Use oracle calls to a SAT solver with clause learning to cut branches and speed up later computation
Use heuristics to decompose the formula so that it breaks into smaller connected components.

instance	d4 (s)	scip (s)
bernasconi.20.3	0.002	0.01
bernasconi.20.5	0.04	8.91
bernasconi.20.10	1.21	119.20
bernasconi.20.15	14.92	479.15
bernasconi.25.3	0.00	0.01
bernasconi.25.6	0.19	151.65
bernasconi.25.13	12.59	1 698.18
bernasconi.25.19	442.26	TIMEOUT
bernasconi.25.25	TIMEOUT	TIMEOUT

Tractability results

Tractable classes of BPO

$P(x_1,\dots,x_n) = \sum_{e \in E} \alpha_e \prod_{i \in e} x_i \text{ where } E \subseteq 2^V$

$H=(V,E)$ is a hypergraph.

Exploit the structure of $H$ to solve BPO more efficiently.

A toy example

Tree BPO: BPO problem where $H$ is a tree.

Example: $x_1x_2+5x_1x_3+3x_0x_1-2x_0x_4+3x_4x_5$

Many Tractable Classes

If $H$ has tree width $k$ then one can solve BPO in time $2^{O(k)}poly(H)$ .
If $H$ is $\beta$ -acyclic then one can solve BPO in time $poly(H)$ .

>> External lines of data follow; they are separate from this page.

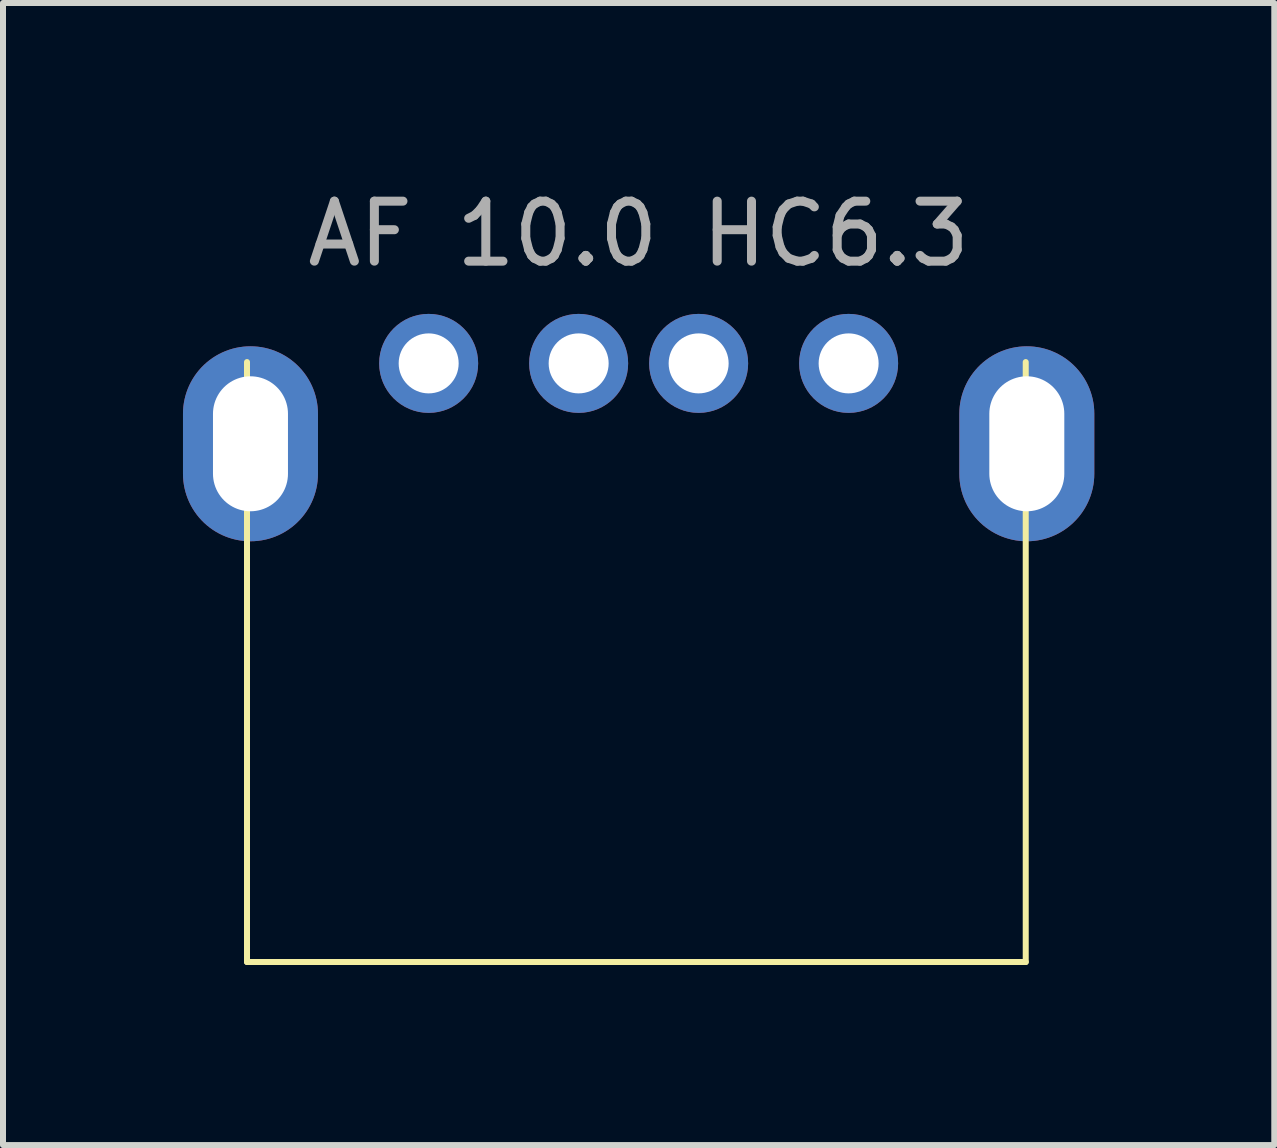
<source format=kicad_pcb>
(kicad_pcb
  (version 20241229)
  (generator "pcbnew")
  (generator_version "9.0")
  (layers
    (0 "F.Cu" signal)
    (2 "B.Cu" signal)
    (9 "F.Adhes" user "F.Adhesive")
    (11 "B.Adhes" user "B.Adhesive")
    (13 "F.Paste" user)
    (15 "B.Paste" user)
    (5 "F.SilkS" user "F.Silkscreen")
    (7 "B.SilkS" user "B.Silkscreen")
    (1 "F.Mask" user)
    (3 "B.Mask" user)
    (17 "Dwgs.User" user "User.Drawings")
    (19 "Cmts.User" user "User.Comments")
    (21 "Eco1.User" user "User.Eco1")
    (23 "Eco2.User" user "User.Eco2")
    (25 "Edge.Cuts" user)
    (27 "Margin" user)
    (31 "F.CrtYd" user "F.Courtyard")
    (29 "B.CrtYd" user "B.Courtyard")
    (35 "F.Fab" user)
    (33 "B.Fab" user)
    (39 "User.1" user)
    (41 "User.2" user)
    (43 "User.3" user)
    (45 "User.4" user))
  (footprint "AF 10.0 HC6.3"
    (layer "F.Cu")
    (at 7.595 3.007)
    (property "Reference" "AF 10.0 HC6.3" (at 0 -2.159 0) (unlocked yes) (layer "F.SilkS") (effects (font (size 1 1) (thickness 0.1))))
    (attr smd)
    (fp_line (start -6.528 -0.022) (end -6.528 9.978) (stroke (width 0.1) (type default)) (layer "F.SilkS"))
    (fp_line (start -6.528 9.978) (end 6.452 9.978) (stroke (width 0.1) (type default)) (layer "F.SilkS"))
    (fp_line (start 6.452 -0.022) (end 6.452 9.978) (stroke (width 0.1) (type default)) (layer "F.SilkS"))
    (fp_text user "${REFERENCE}" (at 0 -2.159 0) (unlocked yes) (layer "F.Fab") (effects (font (size 1 1) (thickness 0.15))))
    (pad "1" thru_hole circle (at -3.5 0) (size 1.65 1.65) (drill 1) (layers "*.Cu" "*.Mask"))
    (pad "2" thru_hole circle (at -1 0) (size 1.65 1.65) (drill 1) (layers "*.Cu" "*.Mask"))
    (pad "3" thru_hole circle (at 1 0) (size 1.65 1.65) (drill 1) (layers "*.Cu" "*.Mask"))
    (pad "4" thru_hole circle (at 3.5 0) (size 1.65 1.65) (drill 1) (layers "*.Cu" "*.Mask"))
    (pad "5" thru_hole oval (at -6.47 1.34) (size 2.25 3.25) (drill oval 1.25 2.25) (layers "*.Cu" "*.Mask"))
    (pad "5" thru_hole oval (at 6.47 1.34) (size 2.25 3.25) (drill oval 1.25 2.25) (layers "*.Cu" "*.Mask")))
  (gr_rect
    (start -3 -3)
    (end 18.19 16.036)
    (stroke (width 0.1) (type default))
    (fill no)
    (layer "Edge.Cuts")))
</source>
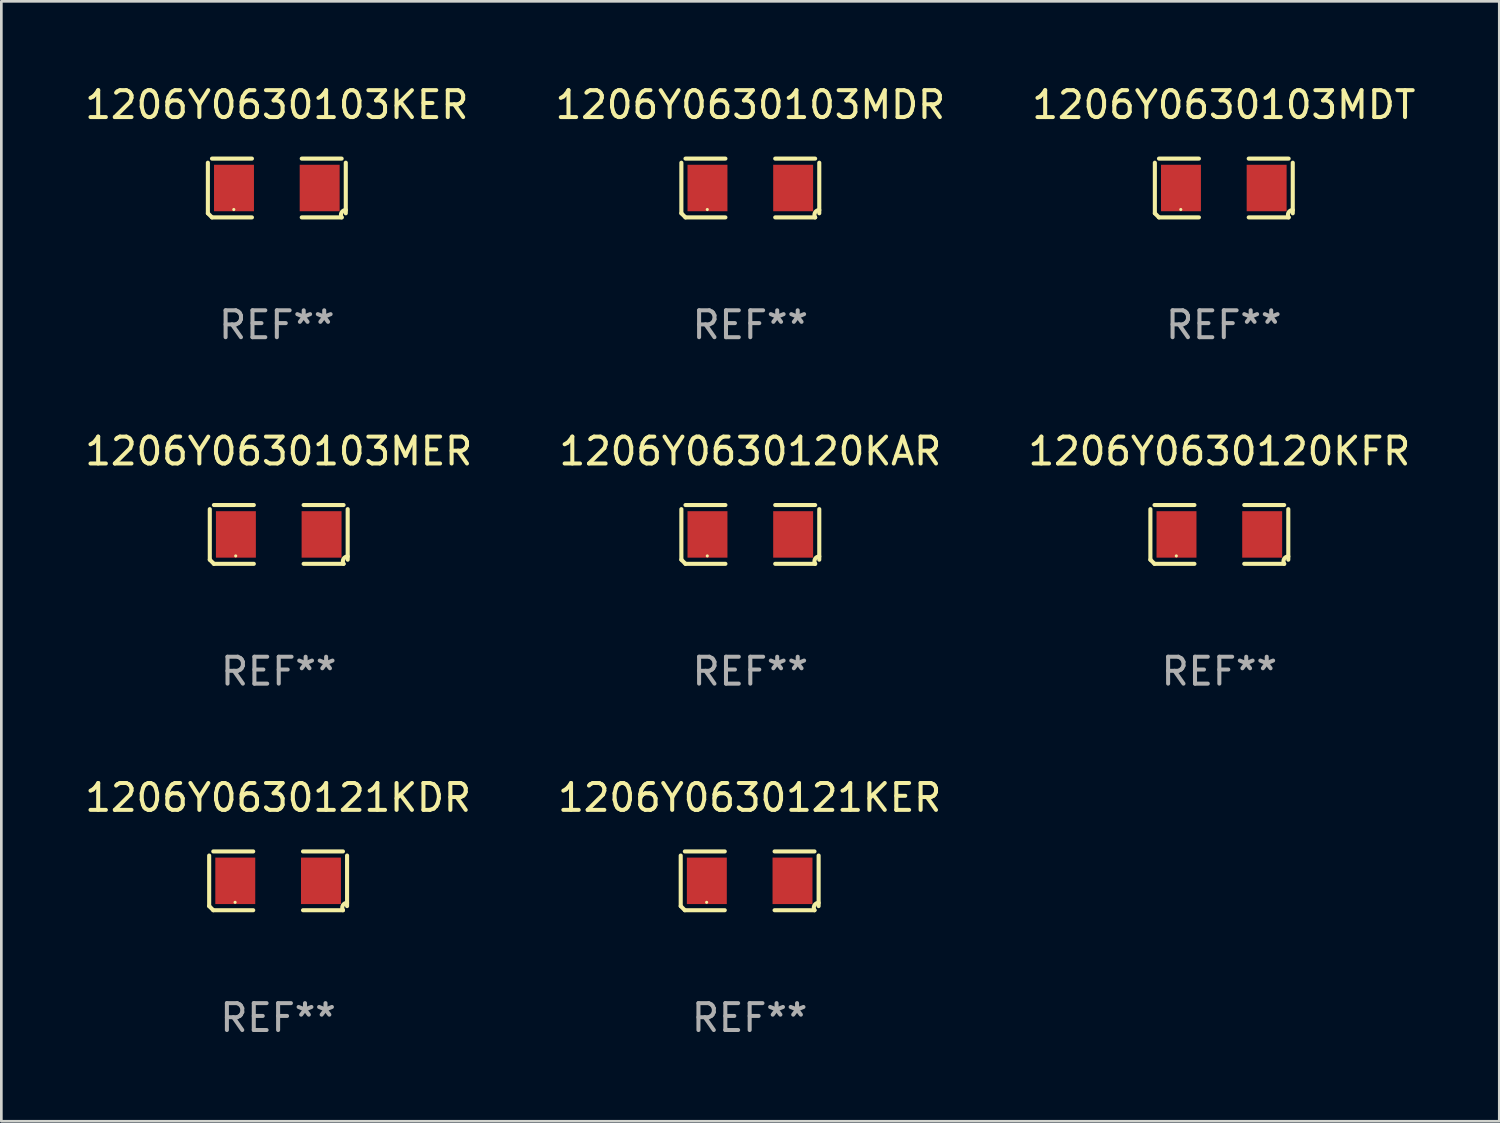
<source format=kicad_pcb>
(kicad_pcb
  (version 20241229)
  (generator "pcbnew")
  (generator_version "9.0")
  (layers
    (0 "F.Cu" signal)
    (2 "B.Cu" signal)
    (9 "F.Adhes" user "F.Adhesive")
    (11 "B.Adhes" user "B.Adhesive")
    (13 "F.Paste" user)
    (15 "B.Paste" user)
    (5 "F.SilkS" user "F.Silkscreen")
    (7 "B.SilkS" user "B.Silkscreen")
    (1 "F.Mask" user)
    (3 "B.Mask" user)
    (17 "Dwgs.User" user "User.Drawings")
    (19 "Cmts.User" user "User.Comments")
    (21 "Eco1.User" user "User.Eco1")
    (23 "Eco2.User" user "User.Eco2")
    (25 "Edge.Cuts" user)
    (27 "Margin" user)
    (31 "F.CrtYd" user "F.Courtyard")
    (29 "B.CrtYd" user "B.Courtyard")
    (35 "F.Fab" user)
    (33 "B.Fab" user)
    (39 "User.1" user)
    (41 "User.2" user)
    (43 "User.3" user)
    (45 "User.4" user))
  (footprint "1206Y0630103KER"
    (layer "F.Cu")
    (at 7.244 3.941)
    (property "Reference" "1206Y0630103KER" (at 0 -3.093 0) (layer "F.SilkS") (effects (font (size 1 1) (thickness 0.15))))
    (attr through_hole)
    (fp_line (start -2.564 0.94) (end -2.564 -0.94) (stroke (width 0.152) (type solid)) (layer "F.SilkS"))
    (fp_line (start -2.411 -1.093) (end -0.926 -1.093) (stroke (width 0.152) (type solid)) (layer "F.SilkS"))
    (fp_line (start -0.926 1.093) (end -2.411 1.093) (stroke (width 0.152) (type solid)) (layer "F.SilkS"))
    (fp_line (start 0.926 1.093) (end 2.411 1.093) (stroke (width 0.152) (type solid)) (layer "F.SilkS"))
    (fp_line (start 2.411 -1.093) (end 0.926 -1.093) (stroke (width 0.152) (type solid)) (layer "F.SilkS"))
    (fp_line (start 2.564 0.94) (end 2.564 -0.94) (stroke (width 0.152) (type solid)) (layer "F.SilkS"))
    (fp_arc (start -2.411201 1.092609) (mid -2.487413 1.01642) (end -2.563602 0.940208) (stroke (width 0.1524) (type solid)) (layer "F.SilkS"))
    (fp_arc (start 2.411201 1.092609) (mid 2.407159 0.911226) (end 2.563602 0.819347) (stroke (width 0.1524) (type solid)) (layer "F.SilkS"))
    (fp_circle (center -1.6 0.8) (end -1.57 0.8) (stroke (width 0.06) (type solid)) (fill no) (layer "F.SilkS"))
    (fp_text user "REF**" (at 0 5.093 0) (layer "F.Fab") (effects (font (size 1 1) (thickness 0.15))))
    (pad "1" smd rect (at -1.593 0) (size 1.485 1.728) (layers "F.Cu" "F.Mask" "F.Paste"))
    (pad "2" smd rect (at 1.593 0) (size 1.485 1.728) (layers "F.Cu" "F.Mask" "F.Paste")))
  (footprint "1206Y0630103MDT"
    (layer "F.Cu")
    (at 42.458 3.941)
    (property "Reference" "1206Y0630103MDT" (at 0 -3.093 0) (layer "F.SilkS") (effects (font (size 1 1) (thickness 0.15))))
    (attr through_hole)
    (fp_line (start -2.564 0.94) (end -2.564 -0.94) (stroke (width 0.152) (type solid)) (layer "F.SilkS"))
    (fp_line (start -2.411 -1.093) (end -0.926 -1.093) (stroke (width 0.152) (type solid)) (layer "F.SilkS"))
    (fp_line (start -0.926 1.093) (end -2.411 1.093) (stroke (width 0.152) (type solid)) (layer "F.SilkS"))
    (fp_line (start 0.926 1.093) (end 2.411 1.093) (stroke (width 0.152) (type solid)) (layer "F.SilkS"))
    (fp_line (start 2.411 -1.093) (end 0.926 -1.093) (stroke (width 0.152) (type solid)) (layer "F.SilkS"))
    (fp_line (start 2.564 0.94) (end 2.564 -0.94) (stroke (width 0.152) (type solid)) (layer "F.SilkS"))
    (fp_arc (start -2.411201 1.092609) (mid -2.487413 1.01642) (end -2.563602 0.940208) (stroke (width 0.1524) (type solid)) (layer "F.SilkS"))
    (fp_arc (start 2.411201 1.092609) (mid 2.407159 0.911226) (end 2.563602 0.819347) (stroke (width 0.1524) (type solid)) (layer "F.SilkS"))
    (fp_circle (center -1.6 0.8) (end -1.57 0.8) (stroke (width 0.06) (type solid)) (fill no) (layer "F.SilkS"))
    (fp_text user "REF**" (at 0 5.093 0) (layer "F.Fab") (effects (font (size 1 1) (thickness 0.15))))
    (pad "1" smd rect (at -1.593 0) (size 1.485 1.728) (layers "F.Cu" "F.Mask" "F.Paste"))
    (pad "2" smd rect (at 1.593 0) (size 1.485 1.728) (layers "F.Cu" "F.Mask" "F.Paste")))
  (footprint "1206Y0630103MER"
    (layer "F.Cu")
    (at 7.315 16.823)
    (property "Reference" "1206Y0630103MER" (at 0 -3.093 0) (layer "F.SilkS") (effects (font (size 1 1) (thickness 0.15))))
    (attr through_hole)
    (fp_line (start -2.564 0.94) (end -2.564 -0.94) (stroke (width 0.152) (type solid)) (layer "F.SilkS"))
    (fp_line (start -2.411 -1.093) (end -0.926 -1.093) (stroke (width 0.152) (type solid)) (layer "F.SilkS"))
    (fp_line (start -0.926 1.093) (end -2.411 1.093) (stroke (width 0.152) (type solid)) (layer "F.SilkS"))
    (fp_line (start 0.926 1.093) (end 2.411 1.093) (stroke (width 0.152) (type solid)) (layer "F.SilkS"))
    (fp_line (start 2.411 -1.093) (end 0.926 -1.093) (stroke (width 0.152) (type solid)) (layer "F.SilkS"))
    (fp_line (start 2.564 0.94) (end 2.564 -0.94) (stroke (width 0.152) (type solid)) (layer "F.SilkS"))
    (fp_arc (start -2.411201 1.092609) (mid -2.487413 1.01642) (end -2.563602 0.940208) (stroke (width 0.1524) (type solid)) (layer "F.SilkS"))
    (fp_arc (start 2.411201 1.092609) (mid 2.407159 0.911226) (end 2.563602 0.819347) (stroke (width 0.1524) (type solid)) (layer "F.SilkS"))
    (fp_circle (center -1.6 0.8) (end -1.57 0.8) (stroke (width 0.06) (type solid)) (fill no) (layer "F.SilkS"))
    (fp_text user "REF**" (at 0 5.093 0) (layer "F.Fab") (effects (font (size 1 1) (thickness 0.15))))
    (pad "1" smd rect (at -1.593 0) (size 1.485 1.728) (layers "F.Cu" "F.Mask" "F.Paste"))
    (pad "2" smd rect (at 1.593 0) (size 1.485 1.728) (layers "F.Cu" "F.Mask" "F.Paste")))
  (footprint "1206Y0630120KFR"
    (layer "F.Cu")
    (at 42.292 16.823)
    (property "Reference" "1206Y0630120KFR" (at 0 -3.093 0) (layer "F.SilkS") (effects (font (size 1 1) (thickness 0.15))))
    (attr through_hole)
    (fp_line (start -2.564 0.94) (end -2.564 -0.94) (stroke (width 0.152) (type solid)) (layer "F.SilkS"))
    (fp_line (start -2.411 -1.093) (end -0.926 -1.093) (stroke (width 0.152) (type solid)) (layer "F.SilkS"))
    (fp_line (start -0.926 1.093) (end -2.411 1.093) (stroke (width 0.152) (type solid)) (layer "F.SilkS"))
    (fp_line (start 0.926 1.093) (end 2.411 1.093) (stroke (width 0.152) (type solid)) (layer "F.SilkS"))
    (fp_line (start 2.411 -1.093) (end 0.926 -1.093) (stroke (width 0.152) (type solid)) (layer "F.SilkS"))
    (fp_line (start 2.564 0.94) (end 2.564 -0.94) (stroke (width 0.152) (type solid)) (layer "F.SilkS"))
    (fp_arc (start -2.411201 1.092609) (mid -2.487413 1.01642) (end -2.563602 0.940208) (stroke (width 0.1524) (type solid)) (layer "F.SilkS"))
    (fp_arc (start 2.411201 1.092609) (mid 2.407159 0.911226) (end 2.563602 0.819347) (stroke (width 0.1524) (type solid)) (layer "F.SilkS"))
    (fp_circle (center -1.6 0.8) (end -1.57 0.8) (stroke (width 0.06) (type solid)) (fill no) (layer "F.SilkS"))
    (fp_text user "REF**" (at 0 5.093 0) (layer "F.Fab") (effects (font (size 1 1) (thickness 0.15))))
    (pad "1" smd rect (at -1.593 0) (size 1.485 1.728) (layers "F.Cu" "F.Mask" "F.Paste"))
    (pad "2" smd rect (at 1.593 0) (size 1.485 1.728) (layers "F.Cu" "F.Mask" "F.Paste")))
  (footprint "1206Y0630121KER"
    (layer "F.Cu")
    (at 24.827 29.704)
    (property "Reference" "1206Y0630121KER" (at 0 -3.093 0) (layer "F.SilkS") (effects (font (size 1 1) (thickness 0.15))))
    (attr through_hole)
    (fp_line (start -2.564 0.94) (end -2.564 -0.94) (stroke (width 0.152) (type solid)) (layer "F.SilkS"))
    (fp_line (start -2.411 -1.093) (end -0.926 -1.093) (stroke (width 0.152) (type solid)) (layer "F.SilkS"))
    (fp_line (start -0.926 1.093) (end -2.411 1.093) (stroke (width 0.152) (type solid)) (layer "F.SilkS"))
    (fp_line (start 0.926 1.093) (end 2.411 1.093) (stroke (width 0.152) (type solid)) (layer "F.SilkS"))
    (fp_line (start 2.411 -1.093) (end 0.926 -1.093) (stroke (width 0.152) (type solid)) (layer "F.SilkS"))
    (fp_line (start 2.564 0.94) (end 2.564 -0.94) (stroke (width 0.152) (type solid)) (layer "F.SilkS"))
    (fp_arc (start -2.411201 1.092609) (mid -2.487413 1.01642) (end -2.563602 0.940208) (stroke (width 0.1524) (type solid)) (layer "F.SilkS"))
    (fp_arc (start 2.411201 1.092609) (mid 2.407159 0.911226) (end 2.563602 0.819347) (stroke (width 0.1524) (type solid)) (layer "F.SilkS"))
    (fp_circle (center -1.6 0.8) (end -1.57 0.8) (stroke (width 0.06) (type solid)) (fill no) (layer "F.SilkS"))
    (fp_text user "REF**" (at 0 5.093 0) (layer "F.Fab") (effects (font (size 1 1) (thickness 0.15))))
    (pad "1" smd rect (at -1.593 0) (size 1.485 1.728) (layers "F.Cu" "F.Mask" "F.Paste"))
    (pad "2" smd rect (at 1.593 0) (size 1.485 1.728) (layers "F.Cu" "F.Mask" "F.Paste")))
  (footprint "1206Y0630120KAR"
    (layer "F.Cu")
    (at 24.851 16.823)
    (property "Reference" "1206Y0630120KAR" (at 0 -3.093 0) (layer "F.SilkS") (effects (font (size 1 1) (thickness 0.15))))
    (attr through_hole)
    (fp_line (start -2.564 0.94) (end -2.564 -0.94) (stroke (width 0.152) (type solid)) (layer "F.SilkS"))
    (fp_line (start -2.411 -1.093) (end -0.926 -1.093) (stroke (width 0.152) (type solid)) (layer "F.SilkS"))
    (fp_line (start -0.926 1.093) (end -2.411 1.093) (stroke (width 0.152) (type solid)) (layer "F.SilkS"))
    (fp_line (start 0.926 1.093) (end 2.411 1.093) (stroke (width 0.152) (type solid)) (layer "F.SilkS"))
    (fp_line (start 2.411 -1.093) (end 0.926 -1.093) (stroke (width 0.152) (type solid)) (layer "F.SilkS"))
    (fp_line (start 2.564 0.94) (end 2.564 -0.94) (stroke (width 0.152) (type solid)) (layer "F.SilkS"))
    (fp_arc (start -2.411201 1.092609) (mid -2.487413 1.01642) (end -2.563602 0.940208) (stroke (width 0.1524) (type solid)) (layer "F.SilkS"))
    (fp_arc (start 2.411201 1.092609) (mid 2.407159 0.911226) (end 2.563602 0.819347) (stroke (width 0.1524) (type solid)) (layer "F.SilkS"))
    (fp_circle (center -1.6 0.8) (end -1.57 0.8) (stroke (width 0.06) (type solid)) (fill no) (layer "F.SilkS"))
    (fp_text user "REF**" (at 0 5.093 0) (layer "F.Fab") (effects (font (size 1 1) (thickness 0.15))))
    (pad "1" smd rect (at -1.593 0) (size 1.485 1.728) (layers "F.Cu" "F.Mask" "F.Paste"))
    (pad "2" smd rect (at 1.593 0) (size 1.485 1.728) (layers "F.Cu" "F.Mask" "F.Paste")))
  (footprint "1206Y0630121KDR"
    (layer "F.Cu")
    (at 7.292 29.704)
    (property "Reference" "1206Y0630121KDR" (at 0 -3.093 0) (layer "F.SilkS") (effects (font (size 1 1) (thickness 0.15))))
    (attr through_hole)
    (fp_line (start -2.564 0.94) (end -2.564 -0.94) (stroke (width 0.152) (type solid)) (layer "F.SilkS"))
    (fp_line (start -2.411 -1.093) (end -0.926 -1.093) (stroke (width 0.152) (type solid)) (layer "F.SilkS"))
    (fp_line (start -0.926 1.093) (end -2.411 1.093) (stroke (width 0.152) (type solid)) (layer "F.SilkS"))
    (fp_line (start 0.926 1.093) (end 2.411 1.093) (stroke (width 0.152) (type solid)) (layer "F.SilkS"))
    (fp_line (start 2.411 -1.093) (end 0.926 -1.093) (stroke (width 0.152) (type solid)) (layer "F.SilkS"))
    (fp_line (start 2.564 0.94) (end 2.564 -0.94) (stroke (width 0.152) (type solid)) (layer "F.SilkS"))
    (fp_arc (start -2.411201 1.092609) (mid -2.487413 1.01642) (end -2.563602 0.940208) (stroke (width 0.1524) (type solid)) (layer "F.SilkS"))
    (fp_arc (start 2.411201 1.092609) (mid 2.407159 0.911226) (end 2.563602 0.819347) (stroke (width 0.1524) (type solid)) (layer "F.SilkS"))
    (fp_circle (center -1.6 0.8) (end -1.57 0.8) (stroke (width 0.06) (type solid)) (fill no) (layer "F.SilkS"))
    (fp_text user "REF**" (at 0 5.093 0) (layer "F.Fab") (effects (font (size 1 1) (thickness 0.15))))
    (pad "1" smd rect (at -1.593 0) (size 1.485 1.728) (layers "F.Cu" "F.Mask" "F.Paste"))
    (pad "2" smd rect (at 1.593 0) (size 1.485 1.728) (layers "F.Cu" "F.Mask" "F.Paste")))
  (footprint "1206Y0630103MDR"
    (layer "F.Cu")
    (at 24.851 3.941)
    (property "Reference" "1206Y0630103MDR" (at 0 -3.093 0) (layer "F.SilkS") (effects (font (size 1 1) (thickness 0.15))))
    (attr through_hole)
    (fp_line (start -2.564 0.94) (end -2.564 -0.94) (stroke (width 0.152) (type solid)) (layer "F.SilkS"))
    (fp_line (start -2.411 -1.093) (end -0.926 -1.093) (stroke (width 0.152) (type solid)) (layer "F.SilkS"))
    (fp_line (start -0.926 1.093) (end -2.411 1.093) (stroke (width 0.152) (type solid)) (layer "F.SilkS"))
    (fp_line (start 0.926 1.093) (end 2.411 1.093) (stroke (width 0.152) (type solid)) (layer "F.SilkS"))
    (fp_line (start 2.411 -1.093) (end 0.926 -1.093) (stroke (width 0.152) (type solid)) (layer "F.SilkS"))
    (fp_line (start 2.564 0.94) (end 2.564 -0.94) (stroke (width 0.152) (type solid)) (layer "F.SilkS"))
    (fp_arc (start -2.411201 1.092609) (mid -2.487413 1.01642) (end -2.563602 0.940208) (stroke (width 0.1524) (type solid)) (layer "F.SilkS"))
    (fp_arc (start 2.411201 1.092609) (mid 2.407159 0.911226) (end 2.563602 0.819347) (stroke (width 0.1524) (type solid)) (layer "F.SilkS"))
    (fp_circle (center -1.6 0.8) (end -1.57 0.8) (stroke (width 0.06) (type solid)) (fill no) (layer "F.SilkS"))
    (fp_text user "REF**" (at 0 5.093 0) (layer "F.Fab") (effects (font (size 1 1) (thickness 0.15))))
    (pad "1" smd rect (at -1.593 0) (size 1.485 1.728) (layers "F.Cu" "F.Mask" "F.Paste"))
    (pad "2" smd rect (at 1.593 0) (size 1.485 1.728) (layers "F.Cu" "F.Mask" "F.Paste")))
  (gr_rect
    (start -3 -3)
    (end 52.702 38.645)
    (stroke (width 0.1) (type default))
    (fill no)
    (layer "Edge.Cuts")))
</source>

Dedicated algorithm for each class.

A strange symmetry

Very similar results from Boolean function literature:

If a CNF $F$ has tree width $k$ then one can construct a DNNF for $F$ of size $2^{O(k)}poly(F)$ .
If a CNF $F$ is $\beta$ -acyclic then one can construct a DNNF for $F$ $poly(F)$ .

Is there a connection?

Encoding BPO as a CNF

For $P := \sum_{e \in E} \alpha_e \prod_{i \in e} x_i$ define: $f_P := \bigwedge_{e \in E} C_e$ where $C_e := Y_e \Leftrightarrow \bigwedge_{i \in e} X_i$

$C_e$ can be encoded as the conjunction of:

$\bigvee_{i \in e} \neg X_i \vee Y_e$
$\neg Y_e \vee X_i$ for every $i \in e$

$f_P$ is naturally encoded as a CNF $F_P$ that preserves tree width.

Tractability of BPO via KC

Every known tractability for BPO can be recovered in our framework as follows:

Encode $P$ as a CNF formula $F_P$
Transform $F_P$ into a polynomial size tractable representation $C_P$ using known results
Solve AMC on $C_P$

And we get new tractability results!

Beyond BPO

KC approach very versatile:

Solve top-k BPO: find the $k$ best solutions of $P$ by finding the $k$ best in the circuit
Solve BPO + Cardinality constraints: $\max P(x_1,\dots,x_n)\ such\ that \sum_{i=1}^n x_i \in S$ where $S \subseteq [n]$ by transforming the circuit
Solve pseudo BPO: $P$ can contains monomial of the form $\prod_{i \in A} x_i \prod_{i \in B} (1-x_i)$

Conclusion

Connection between BPO and Boolean functions:

Recover known results and generalize them using the existing rich literature
Seems to have practical relevance

Perspective:

KC only exploits combinatorics of the underlying Boolean function. How could we mix existing more algebraic techniques?